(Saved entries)
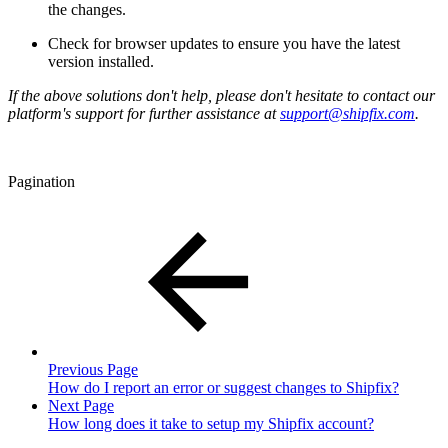
the changes.
Check for browser updates to ensure you have the latest
version installed.
If the above solutions don't help, please don't hesitate to contact our
platform's support for further assistance at
support@shipfix.com
.
Pagination
Previous Page
How do I report an error or suggest changes to Shipfix?
Next Page
How long does it take to setup my Shipfix account?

● Instructions to follow: What is needed is an exact output of the records above, with every picture left out.

● Task answer:
the changes.
Check for browser updates to ensure you have the latest
version installed.
If the above solutions don't help, please don't hesitate to contact our
platform's support for further assistance at
support@shipfix.com
.
Pagination
Previous Page
How do I report an error or suggest changes to Shipfix?
Next Page
How long does it take to setup my Shipfix account?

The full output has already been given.